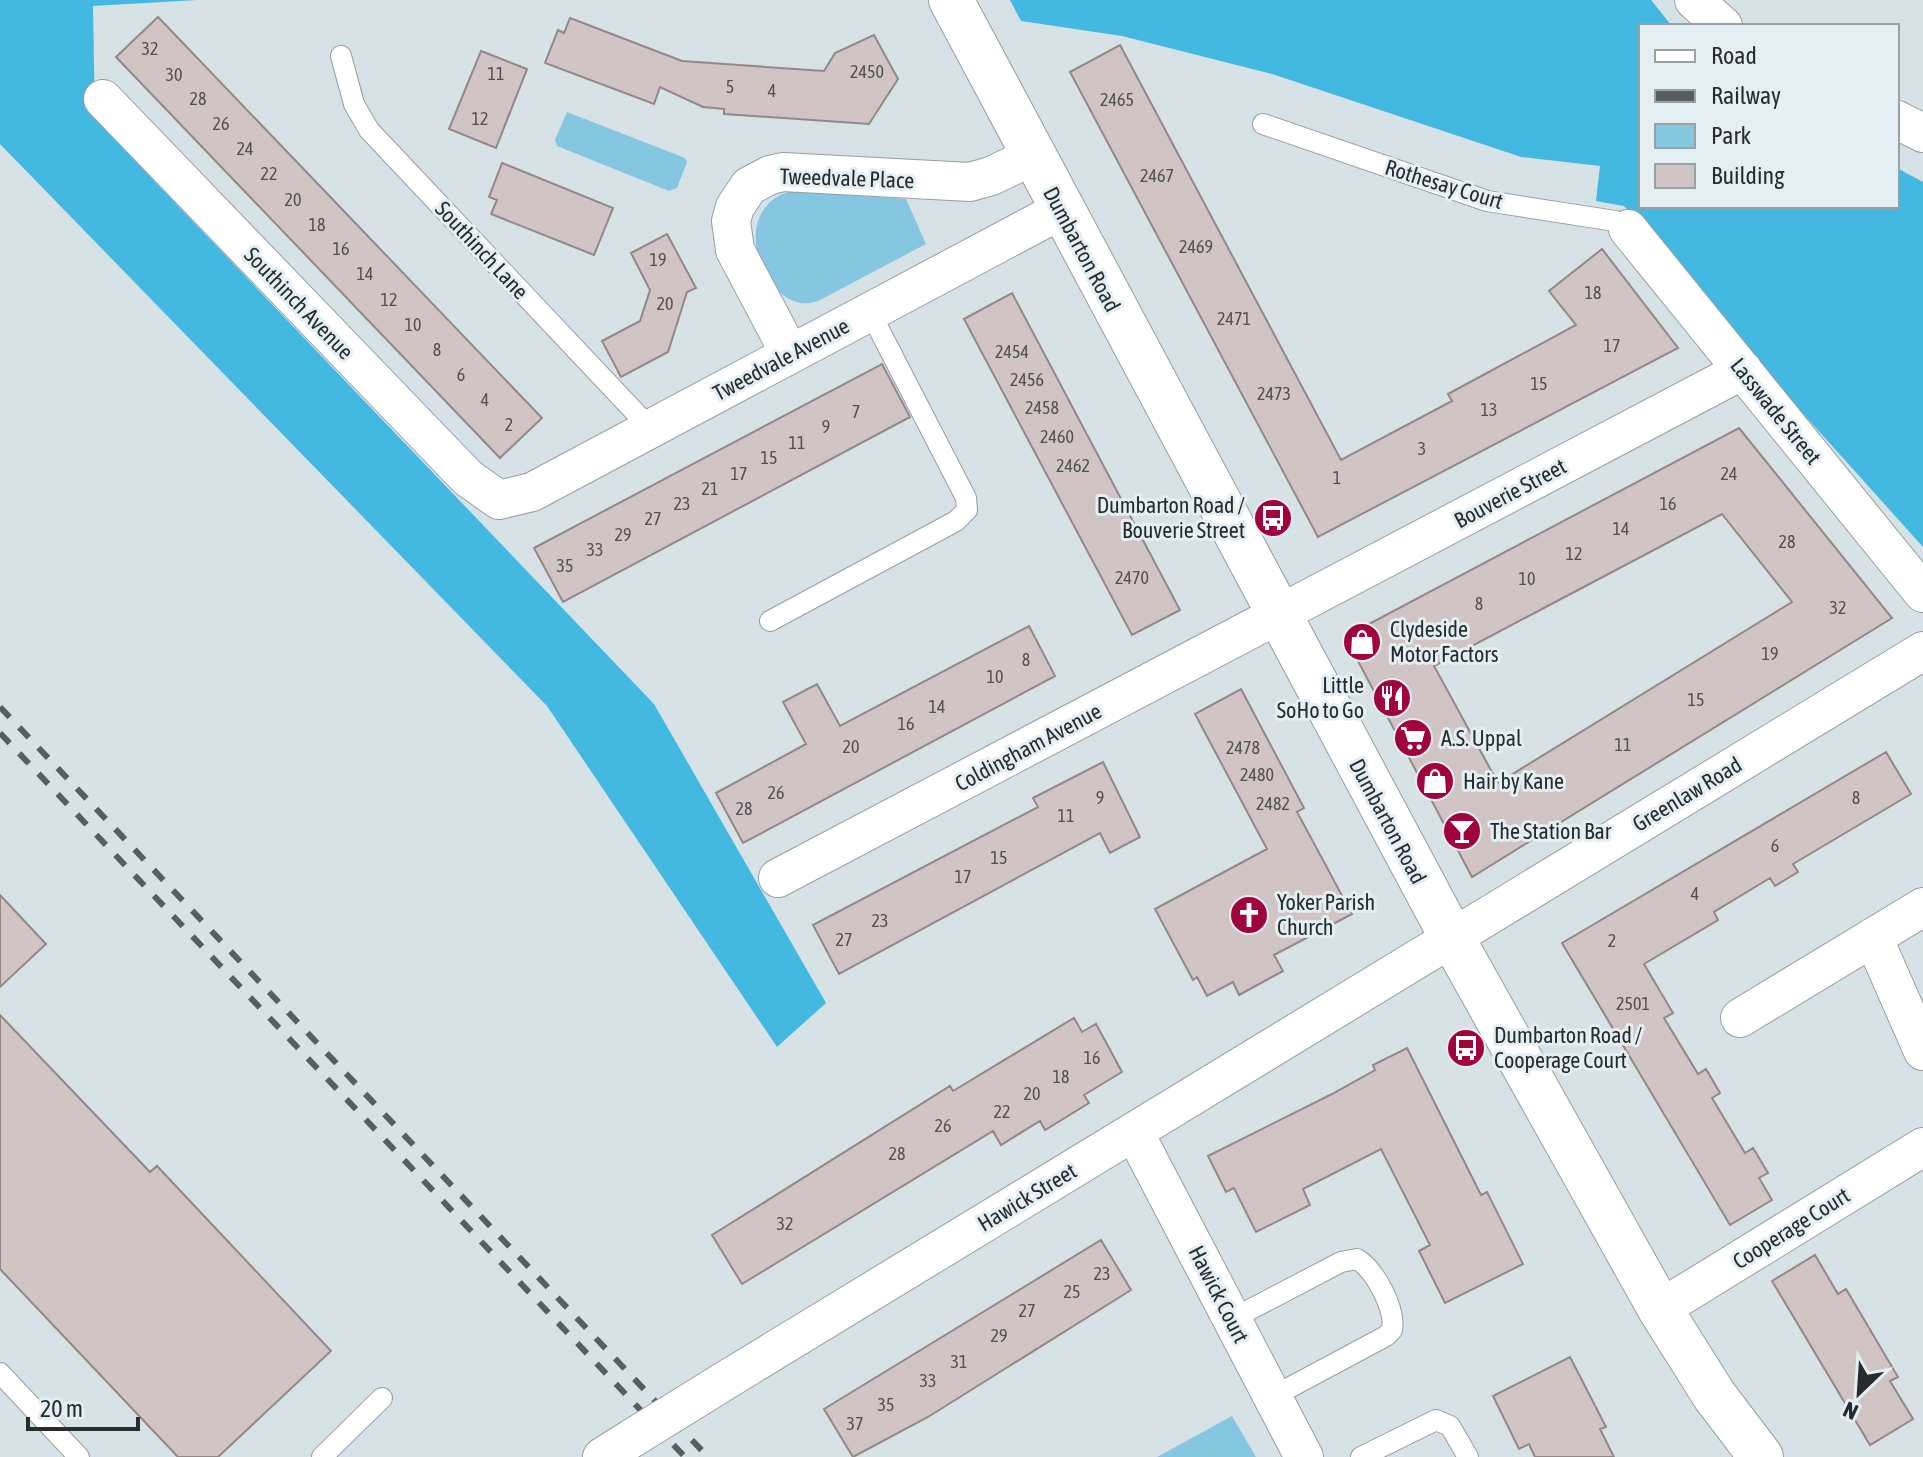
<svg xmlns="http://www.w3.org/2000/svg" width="1923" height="1457" font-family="'Asap Condensed',sans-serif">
	<rect width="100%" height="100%" fill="#d7e2e7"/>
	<path fill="#85c6e0" d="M567 112 685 158 687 162 677 188 669 191 557 146 555 140Z
		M791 191 906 199 926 244 818 301C767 320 722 210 791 191Z
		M1232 1416 1256 1457H1157Z"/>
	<path fill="#43b8e1" d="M0 0H197L93 6 95 119 654 704 826 1003 777 1047 547 706 0 144Z
		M1010 0H1651L1672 26H1641V206H1897V168L1923 182V547L1763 369 1665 247 1624 206 1596 201 1600 166 1521 157 1272 74 1122 36 1021 21Z"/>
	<path fill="#d0c4c5" stroke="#938788" stroke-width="2" fill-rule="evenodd" d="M158 17 542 418 500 458 116 57Z
		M570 18 682 61 824 71 835 53 874 35 898 79 869 124 724 114V109L703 107 660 87 654 104 545 63 558 30 564 33Z
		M1120 45 1341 460 1452 401 1448 394 1576 325 1549 291 1602 249 1678 348 1318 537 1070 72Z
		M481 51 527 69 496 148 449 129Z
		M502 163 613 208 594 255 491 214 497 200 489 197Z
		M667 234 696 288 687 292 668 352 621 377 602 341 640 321 650 290 631 253Z
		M1012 293 1180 610 1132 635 964 319Z
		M882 364 910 417 563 602 534 548Z
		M1739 428 1892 618 1472 877 1349 644 1352 633ZM1722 514 1792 602 1498 783 1434 666Z
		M1029 626 1055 676 743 843 716 793 806 744 783 702 817 684 840 726Z
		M1241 689 1304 808 1297 812 1352 914 1274 955 1283 971 1239 995 1233 982 1207 996 1197 977 1193 980 1155 909 1267 849 1195 714Z
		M1886 752 1911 794 1793 864 1798 872 1775 886 1770 878 1714 912 1718 920 1644 964 1673 1013 1664 1018 1698 1074 1706 1069 1720 1093 1712 1098 1745 1153 1753 1148 1768 1173 1759 1178 1772 1200 1730 1225 1562 943Z
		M1103 762 1140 837 1110 853 1100 833 839 974 813 925 1038 807 1033 798Z
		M0 895 46 944 0 987Z
		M0 1015 150 1172 157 1166 331 1351 218 1457H178L0 1269Z
		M1074 1018 1082 1032 1096 1024 1122 1072 1084 1095 1089 1103 1045 1130 1040 1121 1001 1145 993 1131 742 1284 712 1235 950 1086 953 1091Z
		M1407 1048 1481 1195 1487 1192 1523 1264 1445 1303 1419 1251 1430 1245 1381 1149 1303 1189 1310 1205 1256 1232 1234 1188 1226 1192 1208 1156 1332 1094 1375 1070 1373 1065Z
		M1101 1240 1131 1290 928 1417 853 1457 824 1409Z
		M1815 1255 1838 1294 1846 1289 1898 1377 1890 1381 1913 1419 1870 1445 1772 1281Z
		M1570 1357 1606 1427 1600 1429 1614 1457H1535L1529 1444 1519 1449 1493 1396Z"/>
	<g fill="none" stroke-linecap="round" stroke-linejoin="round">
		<g stroke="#949ea3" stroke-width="22">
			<path id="service" d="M341 56 354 104 369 130 650 428
				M1263 124 1487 201 1615 221 1628 229
				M770 621 956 521 967 510 966 498 870 312
				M1232 1319 1341 1262 1357 1259C1375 1270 1396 1309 1392 1330L1386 1336 1272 1397
				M0 1373 79 1457
				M322 1457 382 1398
				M1361 1457 1436 1420 1450 1426 1468 1457"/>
		</g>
		<g stroke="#949ea3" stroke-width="40">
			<path id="minor" d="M1694 0 1723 26
				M103 99 468 478 499 500 532 492 1061 210
				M1897 120 1923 133
				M1628 229 1923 593
				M790 354 735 250 731 221 735 207 749 186 770 175 783 172 970 182 991 176 1033 156
				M778 878 1743 370
				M1873 937 1923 1051
				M1740 1018 1923 907
				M1134 1132 1304 1457
				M1660 1309 1923 1147
				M731 1377 1923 651
				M602 1457 634 1437"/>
		</g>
		<g stroke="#949ea3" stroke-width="46">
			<path id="primary" d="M951 0 1451 936 1660 1309 1714 1395 1761 1457"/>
		</g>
		<use href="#service" stroke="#fff" stroke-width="20"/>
		<use href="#minor" stroke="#fff" stroke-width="38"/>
		<use href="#primary" stroke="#fff" stroke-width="44"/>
		<path stroke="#585d60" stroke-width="6" stroke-dasharray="14 14" stroke-linecap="butt" d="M0 707 708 1457
			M0 733 685 1457"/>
		<g stroke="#949ea3" stroke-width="40" stroke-linecap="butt">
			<path id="minor-bridge" d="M634 1437 731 1377"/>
		</g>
		<use href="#minor-bridge" stroke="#fff" stroke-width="38"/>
	</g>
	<defs>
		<g id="bus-disc" transform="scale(2)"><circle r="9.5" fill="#a1033d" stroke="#e4eff4"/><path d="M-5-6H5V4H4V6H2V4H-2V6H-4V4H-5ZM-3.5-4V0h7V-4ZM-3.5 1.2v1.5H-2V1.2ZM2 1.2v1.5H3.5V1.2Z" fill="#fff"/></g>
		<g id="shop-disc" transform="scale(2)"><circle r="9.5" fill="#a1033d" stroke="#e4eff4"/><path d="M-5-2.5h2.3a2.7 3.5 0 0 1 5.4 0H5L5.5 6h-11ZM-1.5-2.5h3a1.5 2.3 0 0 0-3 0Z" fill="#fff"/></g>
		<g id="restaurant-disc" transform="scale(2)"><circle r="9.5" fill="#a1033d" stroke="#e4eff4"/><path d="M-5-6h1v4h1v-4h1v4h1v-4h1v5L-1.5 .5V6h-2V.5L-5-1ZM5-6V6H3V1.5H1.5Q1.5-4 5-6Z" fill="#fff"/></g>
		<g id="supermarket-disc" transform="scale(2)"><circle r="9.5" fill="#a1033d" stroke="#e4eff4"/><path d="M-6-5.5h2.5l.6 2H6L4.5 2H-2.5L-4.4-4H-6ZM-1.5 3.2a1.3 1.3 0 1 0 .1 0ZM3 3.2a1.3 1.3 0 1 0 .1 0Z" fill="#fff"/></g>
		<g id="bar-disc" transform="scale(2)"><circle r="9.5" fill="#a1033d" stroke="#e4eff4"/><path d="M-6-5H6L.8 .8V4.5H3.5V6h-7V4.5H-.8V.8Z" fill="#fff"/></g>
		<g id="church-disc" transform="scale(2)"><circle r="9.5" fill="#a1033d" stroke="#e4eff4"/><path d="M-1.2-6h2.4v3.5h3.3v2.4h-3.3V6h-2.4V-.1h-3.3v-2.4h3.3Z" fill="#fff"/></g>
	</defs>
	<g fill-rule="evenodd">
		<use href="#bus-disc" x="1273" y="518"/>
		<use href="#shop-disc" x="1362" y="642"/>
		<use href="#restaurant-disc" x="1392" y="698"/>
		<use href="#supermarket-disc" x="1413" y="738"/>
		<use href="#shop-disc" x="1435" y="781"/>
		<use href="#bar-disc" x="1462" y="831"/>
		<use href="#church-disc" x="1249" y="915"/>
		<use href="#bus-disc" x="1466" y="1048"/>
	</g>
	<g text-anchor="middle" stroke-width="6" stroke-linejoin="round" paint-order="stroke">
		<g font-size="18" fill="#515153">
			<text x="150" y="55">32</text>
			<text x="867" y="78">2450</text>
			<text x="496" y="80">11</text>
			<text x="174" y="81">30</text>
			<text x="730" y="93">5</text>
			<text x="772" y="97">4</text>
			<text x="198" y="105">28</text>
			<text x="1117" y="106">2465</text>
			<text x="480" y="125">12</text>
			<text x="221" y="130">26</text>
			<text x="245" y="155">24</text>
			<text x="269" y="180">22</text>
			<text x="1157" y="182">2467</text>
			<text x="293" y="206">20</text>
			<text x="317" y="231">18</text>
			<text x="1196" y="253">2469</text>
			<text x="341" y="255">16</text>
			<text x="658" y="266">19</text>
			<text x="365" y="280">14</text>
			<text x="1593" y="299">18</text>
			<text x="389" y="306">12</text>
			<text x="665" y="310">20</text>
			<text x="1234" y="325">2471</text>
			<text x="413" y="331">10</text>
			<text x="1612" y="352">17</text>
			<text x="437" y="356">8</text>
			<text x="1012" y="358">2454</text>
			<text x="461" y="381">6</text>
			<text x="1027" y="386">2456</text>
			<text x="1539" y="390">15</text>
			<text x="1274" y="400">2473</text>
			<text x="485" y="406">4</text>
			<text x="1042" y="414">2458</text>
			<text x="1489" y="416">13</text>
			<text x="856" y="418">7</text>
			<text x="509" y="431">2</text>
			<text x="826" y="433">9</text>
			<text x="1057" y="443">2460</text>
			<text x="797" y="449">11</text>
			<text x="1422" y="455">3</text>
			<text x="769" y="464">15</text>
			<text x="1073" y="472">2462</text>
			<text x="739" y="480">17</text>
			<text x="1729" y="480">24</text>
			<text x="1337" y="484">1</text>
			<text x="710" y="495">21</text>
			<text x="682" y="510">23</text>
			<text x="1668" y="510">16</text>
			<text x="653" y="525">27</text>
			<text x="1621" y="535">14</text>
			<text x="623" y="541">29</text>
			<text x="1787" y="548">28</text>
			<text x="595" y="556">33</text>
			<text x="1574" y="560">12</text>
			<text x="565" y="572">35</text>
			<text x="1132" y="584">2470</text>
			<text x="1527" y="585">10</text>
			<text x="1479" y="610">8</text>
			<text x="1838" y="614">32</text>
			<text x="1770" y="660">19</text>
			<text x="1026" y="666">8</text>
			<text x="995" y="683">10</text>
			<text x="1696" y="706">15</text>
			<text x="937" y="713">14</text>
			<text x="906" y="730">16</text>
			<text x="1623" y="751">11</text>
			<text x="851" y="753">20</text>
			<text x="1243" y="754">2478</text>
			<text x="1257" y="781">2480</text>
			<text x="776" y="799">26</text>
			<text x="1100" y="804">9</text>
			<text x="1856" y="804">8</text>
			<text x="1273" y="810">2482</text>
			<text x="744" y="815">28</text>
			<text x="1066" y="822">11</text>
			<text x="1775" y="852">6</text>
			<text x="999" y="864">15</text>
			<text x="963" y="883">17</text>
			<text x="1695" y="900">4</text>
			<text x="880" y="927">23</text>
			<text x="844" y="946">27</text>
			<text x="1612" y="947">2</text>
			<text x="1633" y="1010">2501</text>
			<text x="1092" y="1064">16</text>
			<text x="1061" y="1083">18</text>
			<text x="1032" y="1100">20</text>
			<text x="1002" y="1118">22</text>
			<text x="943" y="1132">26</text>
			<text x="897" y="1160">28</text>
			<text x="785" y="1230">32</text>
			<text x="1102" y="1280">23</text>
			<text x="1072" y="1298">25</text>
			<text x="1027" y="1317">27</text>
			<text x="999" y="1342">29</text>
			<text x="959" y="1368">31</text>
			<text x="928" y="1387">33</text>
			<text x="886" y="1411">35</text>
			<text x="855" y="1430">37</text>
		</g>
		<g font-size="22" fill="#272b2d" stroke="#e4eff4">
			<text transform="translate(847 178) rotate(2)" y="8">Tweedvale Place</text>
			<text transform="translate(1444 184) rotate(17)" y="8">Rothesay Court</text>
			<text transform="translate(1082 249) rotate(62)" y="8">Dumbarton Road</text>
			<text transform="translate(482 250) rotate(47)" y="8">Southinch Lane</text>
			<text transform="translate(299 303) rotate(46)" y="8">Southinch Avenue</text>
			<text transform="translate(781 359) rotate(-28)" y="8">Tweedvale Avenue</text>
			<text transform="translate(1776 411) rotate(51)" y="8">Lasswade Street</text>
			<text transform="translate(1510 493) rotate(-28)" y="8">Bouverie Street</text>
			<text transform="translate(1028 747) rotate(-28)" y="8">Coldingham Avenue</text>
			<text transform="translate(1687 794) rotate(-31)" y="8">Greenlaw Road</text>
			<text transform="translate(1388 821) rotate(62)" y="8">Dumbarton Road</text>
			<text transform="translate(1027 1197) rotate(-31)" y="8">Hawick Street</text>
			<text transform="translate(1791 1228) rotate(-32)" y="8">Cooperage Court</text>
			<text transform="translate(1219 1294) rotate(63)" y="8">Hawick Court</text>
		</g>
		<g font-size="22" fill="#272b2d" stroke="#e4eff4" text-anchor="start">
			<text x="1245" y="513" text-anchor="end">Dumbarton Road /<tspan x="1245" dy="25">Bouverie Street</tspan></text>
			<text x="1390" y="637">Clydeside<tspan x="1390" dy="25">Motor Factors</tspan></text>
			<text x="1364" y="693" text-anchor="end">Little<tspan x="1364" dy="25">SoHo to Go</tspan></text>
			<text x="1441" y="746">A.S. Uppal</text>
			<text x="1463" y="789">Hair by Kane</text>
			<text x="1490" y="839">The Station Bar</text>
			<text x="1277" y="910">Yoker Parish<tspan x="1277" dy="25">Church</tspan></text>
			<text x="1494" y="1043">Dumbarton Road /<tspan x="1494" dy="25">Cooperage Court</tspan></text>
		</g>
	</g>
	<rect x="1639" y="24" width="260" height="184" fill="#e4eff4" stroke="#98a1a4" stroke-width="2"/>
	<rect x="1655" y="50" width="40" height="12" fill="#ffffff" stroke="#98a1a4" stroke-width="2"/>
	<text x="1711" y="64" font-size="24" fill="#272b2d">Road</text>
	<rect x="1655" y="90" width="40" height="12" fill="#585d60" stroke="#98a1a4" stroke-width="2"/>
	<text x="1711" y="104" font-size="24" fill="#272b2d">Railway</text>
	<rect x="1655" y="124" width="40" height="24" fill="#85c6e0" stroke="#98a1a4" stroke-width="2"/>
	<text x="1711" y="144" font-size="24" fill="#272b2d">Park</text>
	<rect x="1655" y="164" width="40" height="24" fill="#d0c4c5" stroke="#98a1a4" stroke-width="2"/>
	<text x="1711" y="184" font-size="24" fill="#272b2d">Building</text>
	<g transform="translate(1859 1393) rotate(205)" stroke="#e4eff4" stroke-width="6" paint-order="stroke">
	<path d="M0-6L14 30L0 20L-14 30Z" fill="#272b2d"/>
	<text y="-12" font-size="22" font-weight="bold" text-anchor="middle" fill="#272b2d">N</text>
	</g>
	<path d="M28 1417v12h110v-12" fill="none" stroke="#272b2d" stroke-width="4"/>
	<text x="40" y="1417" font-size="24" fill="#272b2d" stroke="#e4eff4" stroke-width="6" paint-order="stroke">20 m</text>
</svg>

━━━━━━

▸ **Activity**
Go line by line through the records and copy those that contain the word "round".

▸ **Result for this exercise**
	<g fill="none" stroke-linecap="round" stroke-linejoin="round">
	<g text-anchor="middle" stroke-width="6" stroke-linejoin="round" paint-order="stroke">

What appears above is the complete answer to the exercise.